Problems to work on:
**a.** In the Total Speech summary, repeat word for word the stretch from "Introduction to Total" through "explored some day.".
**b.** Pick up the Total Speech summary after its last sentence and keep writing it.

Introduction to Total Speech
Michael Toolan, Total Speech: An Integrational Linguistic Approach to Language. Durham (NC): Duke UP, 1996.
—A summary of Michael Toolan's introduction, with a few additional comments (marked jagl). This introduction is a systematic exposition of the main argument of the book, and of integrational linguistics as a whole—a perspective on linguistics which I find quite illuminating. There is much interesting common ground between integrational linguistics and symbolic interactionalism, including G. H. Mead's emergentism—perhaps to be explored some day.
3 “A decidedly skewed conceptualization of language develops when certain ideas that are useful as simplifying aids to such pragmatic tasks as translation and language teaching—that is, generally useful rules of thumb—are recast as unquestionable foundational axioms, on which and without which the scientific study of languages would be impossible. Among these ideas is the claim that a language is an autonomous, decontextualizable biplanal code.”
Here: … “attention to the ‘inevitable contextual embeddedness’ of language is foundational for all that follows.”
Roy Harris, “integrational” perspective on linguistic interaction, vs. post-Saussurean segregationalist and autonomous linguistics.
4 “Integrational thinking declines to accept that text and context are distinct and stable categories, prior to consideration of particular cases.”
“Perhaps nothing has done as much to promote the text-context binarism in linguistics—in linguistics, the science of language famously committed to the idea of the primacy of speech as the most natural human linguistic medium—as the development and spread of writing.”
5 “Transcription is a kind of absconding with that part of an interaction most easily reducced to writing, leaving the remainder as disposable residue.”
… “a foundational way to study language is first to separate text from context, that is, raise up the ‘linguistic’ and set aside the ‘nonlinguistic’, is part of the powerful and environing picture that now holds us captive.”
Text and context are inseparable:
“Both text and context are ontological derivatives, and after-the-fact sense making, and just what is deemed to be the text and what the (relevant) context is decided locally from within the interactional situation at hand.”
“The integrationist resists here, as in other areas of linguistics ,the overly determined picture of linguistic interaction that ‘type-token’ theorizing presents”.
6 “beyond particular cases it is contentious to specify, in any absolute way, just what is or consitutes context and what does not.” Sentences are abstract theoretical items, not actual ‘raw’ utterances.
7 Lyons: “When we use language to communicate with one another, we do not produce sentences, but utterances….. since sentences are never produced by speakes … there can be no direct relationship between sentences and particular contexts (Lyons 1968: 419-20).”

Dataset entries:
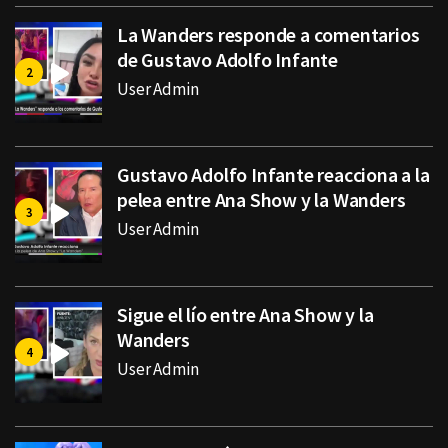
La Wanders responde a comentarios
de Gustavo Adolfo Infante
User Admin
Gustavo Adolfo Infante reacciona a la
pelea entre Ana Show y la Wanders
User Admin
Sigue el lío entre Ana Show y la
Wanders
User Admin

Results of the tasks:
**a.**
Introduction to Total Speech
Michael Toolan, Total Speech: An Integrational Linguistic Approach to Language. Durham (NC): Duke UP, 1996.
—A summary of Michael Toolan's introduction, with a few additional comments (marked jagl). This introduction is a systematic exposition of the main argument of the book, and of integrational linguistics as a whole—a perspective on linguistics which I find quite illuminating. There is much interesting common ground between integrational linguistics and symbolic interactionalism, including G. H. Mead's emergentism—perhaps to be explored some day.

**b.**
“However, if —as from an integrational position— no sharp division between sentences and utterances is endorsed and the relevance of locally determined contextualizing of utterances is revealed, then all the factors that Lyons noted —cotextually displayed information, background knowledge, assumed shared conventions and beliefs— toghether with numerous further potentially relevant variables, are again matters for attention. Those further contextual variables may include, but cannot be limited to,the gender, ethnicity, nationality, class, expertise, etc. of iteractants and their use of paralinguistic factors such as tone of voice, gaze, posture, and facial expression. Since just which of these factors will influence the uptake (and the analysis—jagl) of an utterance on a particular occasion can emerge only froom that particular intaraction event, it is impossible to provide a general predictive account of ‘the nature of context’.”
“In normal circumstances, what counts as communicationally relevant or criterial context is revisable and indeterminate in nature.”
8 “the criteria for what counts as a souvenir or a sausage emerge from the particular circumstances of each controversy (and what the adjudicatory parties take to be the salient circumstances in those controversies); there is little direct submission to literal or dictionary (i.e., decontextualized) definition” (—por ej. lo que cuenta como lingüística en unas oposiciones—jagl).
“This is partly because dictionaries rarely provide a ‘single’ answer to any interpretive or definitional question posed of them but more generally because present circumstances can always override received lexicographical wisdom. Making appeal to dictionaries is recurrently found to be more a rhetorical strategy than a procedure assumed to be definitive, and appearing to defer to dictionaries takes place only if no pressing argument not to do so emerges.”
“Integrational linguistic emphases in the study of language invariably include the following:”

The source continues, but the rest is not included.